Seek ye the kingdom of heaven and all things shall be added to you.

Does that include you, Miss Gracie?

What them two boy-men doin wit them old women?

Don’t look old to me. Least not the pretty one.

But they is old. Pretty can’t hide age. Ugly neither. Them McShan sisters is robbin the cradle.

Perhaps, she said. She extended the banner of religion, the white hand leading through the dark. Will he clutch it and follow? Hope you’re takin care of your soul? she said.

Don’t get down to Thirty-fifth Street that often, John said. His breathing had stilled.

Gracie didn’t crack a smile. Power is no jokin matter.

Little green apples and all that.

You sound like that damn fool Dallas.

Years later, John would beat Dallas until he was blue in the face — first time she would see anybody black go blue, coal change to ocean — for reasons she forgets. Years later, Dallas filled John with the alcohol-flavored notion for the Dynamic Funky Four Corners Garage — John opened it with money he borrowed from Inez, money he never paid back; after a month or two, he dropped the Dynamic; Spider tended the register and books, (Engine) Ernie did all the actual car repairs, while Dallas and John drank and looked on — though John did come up with the clever idea to perch an old black Cadillac on the garage’s roof. But that was later. This was now.

I’m the man walked seven seas. Done drank an ocean of sand. I can change a gray sky blue, but I can’t get next to you.

What do you want from me?

Jus some kindness. Some lovin kindness.

Gracie thought about the passage that had directed her life. Let each of us keep seeking, not his own advantage, but all that of the other person.

For all his crude ways, John carried his giving heart hot in his hand. After his first visit, Gracie saw him as a young man no longer. He began to shine. There was a blinding light inside him, a blinding light that lit from his stomach to his head. Outside the inside light, she could not watch him directly, but she knew the motion of his heart. Whether a skullcapped November night or a bareheaded July evening, John could not get enough of her. He gave her wings to escape the gravity of the church and nest in its rafters. He flung her into the wilderness of sudden discovery and made her a citizen of another world. He filled her life, filled the whole world of feeling for her. She could hear his seed’s approaching call. Bells of jubilation. She heard them peal in her sleep, a distant rhythm. She desperately awaited the night he would rip the veil of her virginity.

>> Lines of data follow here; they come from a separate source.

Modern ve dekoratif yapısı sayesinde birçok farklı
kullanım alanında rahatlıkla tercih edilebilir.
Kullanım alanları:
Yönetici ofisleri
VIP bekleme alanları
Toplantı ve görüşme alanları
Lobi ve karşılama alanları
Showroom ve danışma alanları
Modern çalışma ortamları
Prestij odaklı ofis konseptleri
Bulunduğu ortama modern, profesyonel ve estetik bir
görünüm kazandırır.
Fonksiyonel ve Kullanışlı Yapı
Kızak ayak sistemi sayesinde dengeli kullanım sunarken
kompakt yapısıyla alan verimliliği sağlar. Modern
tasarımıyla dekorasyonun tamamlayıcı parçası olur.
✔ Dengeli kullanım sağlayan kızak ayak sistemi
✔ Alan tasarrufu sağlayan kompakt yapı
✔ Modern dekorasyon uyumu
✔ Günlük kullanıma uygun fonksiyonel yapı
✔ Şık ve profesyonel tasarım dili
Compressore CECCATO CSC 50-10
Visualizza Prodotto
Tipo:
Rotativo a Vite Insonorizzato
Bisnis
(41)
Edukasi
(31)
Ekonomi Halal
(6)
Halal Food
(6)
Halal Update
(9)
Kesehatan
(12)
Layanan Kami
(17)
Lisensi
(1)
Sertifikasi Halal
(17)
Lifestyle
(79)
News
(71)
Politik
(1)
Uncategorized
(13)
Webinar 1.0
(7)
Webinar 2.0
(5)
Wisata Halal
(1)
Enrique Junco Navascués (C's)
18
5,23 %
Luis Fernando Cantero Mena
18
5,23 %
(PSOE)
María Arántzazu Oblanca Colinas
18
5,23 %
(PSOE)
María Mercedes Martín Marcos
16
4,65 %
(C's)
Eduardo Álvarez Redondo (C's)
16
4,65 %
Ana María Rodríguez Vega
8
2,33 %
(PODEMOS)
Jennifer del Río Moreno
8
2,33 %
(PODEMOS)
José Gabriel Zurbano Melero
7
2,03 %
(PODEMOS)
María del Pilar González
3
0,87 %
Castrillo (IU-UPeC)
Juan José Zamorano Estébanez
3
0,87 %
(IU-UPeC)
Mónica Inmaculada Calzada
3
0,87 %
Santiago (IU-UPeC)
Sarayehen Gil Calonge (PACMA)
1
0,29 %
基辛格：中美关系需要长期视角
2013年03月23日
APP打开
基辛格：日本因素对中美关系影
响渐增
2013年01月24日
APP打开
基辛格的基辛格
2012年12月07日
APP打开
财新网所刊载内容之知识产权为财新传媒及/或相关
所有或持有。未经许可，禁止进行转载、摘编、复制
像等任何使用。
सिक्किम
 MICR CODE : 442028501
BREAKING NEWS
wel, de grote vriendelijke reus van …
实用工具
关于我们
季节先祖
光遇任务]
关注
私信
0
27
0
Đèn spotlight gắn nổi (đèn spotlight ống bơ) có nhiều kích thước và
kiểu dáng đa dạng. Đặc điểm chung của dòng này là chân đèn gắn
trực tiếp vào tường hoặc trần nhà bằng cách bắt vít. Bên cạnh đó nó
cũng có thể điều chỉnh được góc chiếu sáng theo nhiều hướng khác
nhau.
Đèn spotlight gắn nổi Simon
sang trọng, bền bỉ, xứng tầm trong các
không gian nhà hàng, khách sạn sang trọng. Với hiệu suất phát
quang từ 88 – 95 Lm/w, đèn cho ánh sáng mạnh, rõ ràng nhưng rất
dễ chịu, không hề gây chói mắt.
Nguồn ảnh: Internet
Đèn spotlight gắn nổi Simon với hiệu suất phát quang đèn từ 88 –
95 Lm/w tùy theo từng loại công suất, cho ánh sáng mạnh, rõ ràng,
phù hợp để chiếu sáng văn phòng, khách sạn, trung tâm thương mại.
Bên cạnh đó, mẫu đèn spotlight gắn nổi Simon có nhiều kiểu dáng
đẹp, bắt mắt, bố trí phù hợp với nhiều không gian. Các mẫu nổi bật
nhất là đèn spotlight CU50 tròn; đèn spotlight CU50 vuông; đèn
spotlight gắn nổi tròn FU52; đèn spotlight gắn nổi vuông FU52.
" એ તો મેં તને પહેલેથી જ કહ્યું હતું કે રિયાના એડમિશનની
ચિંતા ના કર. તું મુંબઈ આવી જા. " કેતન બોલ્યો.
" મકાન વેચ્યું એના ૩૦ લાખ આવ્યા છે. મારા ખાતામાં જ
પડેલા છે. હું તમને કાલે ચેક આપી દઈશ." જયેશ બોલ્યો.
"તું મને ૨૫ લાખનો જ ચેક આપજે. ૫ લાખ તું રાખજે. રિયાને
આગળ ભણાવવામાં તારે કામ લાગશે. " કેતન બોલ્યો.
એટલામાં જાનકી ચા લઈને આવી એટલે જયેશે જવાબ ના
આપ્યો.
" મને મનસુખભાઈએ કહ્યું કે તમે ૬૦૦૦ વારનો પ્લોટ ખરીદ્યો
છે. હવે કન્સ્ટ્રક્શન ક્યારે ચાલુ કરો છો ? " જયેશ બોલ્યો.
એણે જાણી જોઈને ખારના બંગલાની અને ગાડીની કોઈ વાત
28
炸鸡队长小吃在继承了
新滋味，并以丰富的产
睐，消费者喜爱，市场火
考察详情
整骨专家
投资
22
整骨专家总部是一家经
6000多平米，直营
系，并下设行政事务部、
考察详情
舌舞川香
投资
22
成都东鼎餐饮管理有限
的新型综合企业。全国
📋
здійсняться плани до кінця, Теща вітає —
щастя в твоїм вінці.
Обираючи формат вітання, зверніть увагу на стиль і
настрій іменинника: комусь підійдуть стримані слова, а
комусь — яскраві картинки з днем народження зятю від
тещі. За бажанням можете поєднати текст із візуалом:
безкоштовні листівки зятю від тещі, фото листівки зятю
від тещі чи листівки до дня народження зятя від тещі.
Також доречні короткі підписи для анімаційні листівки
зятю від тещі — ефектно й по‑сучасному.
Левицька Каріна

She did not wait long. Memory, hope, and reality meshed and clicked.

He massaged her with soft words. Tell me more and then some. Whisper on to Doomsday. And she embraced him, dived into his veins— you go to my head — splashed in the brown ponds of his eyes, her own shut eyes opening the black lens of her imagination. His teeth — he carried a toothbrush and baking soda balled up in tinfoil and white-brushed his teeth six times a day — gripped on to the black whirlpools of her areolae — and hers consumed his flesh — though she resisted its call, closed her hearing skin — because they had gone no further than innocent hugs and wet kisses, though she wanted it and got it, their flesh making loud slapping noises. Yes, he stuck it right inside her, a red-hot poker, and hot blood poured lava-like down her thighs, filling up the room, ready to set the bed aflame and afloat. The next morning, she examined her thighs. Two black streaks on the inside, like burned rubber. The smell of singed flesh. Through nights of muscular love, he forged her a new self. Afterward, she lay on the bed, moon and stars curled between her toes, him hard-breathing beside her.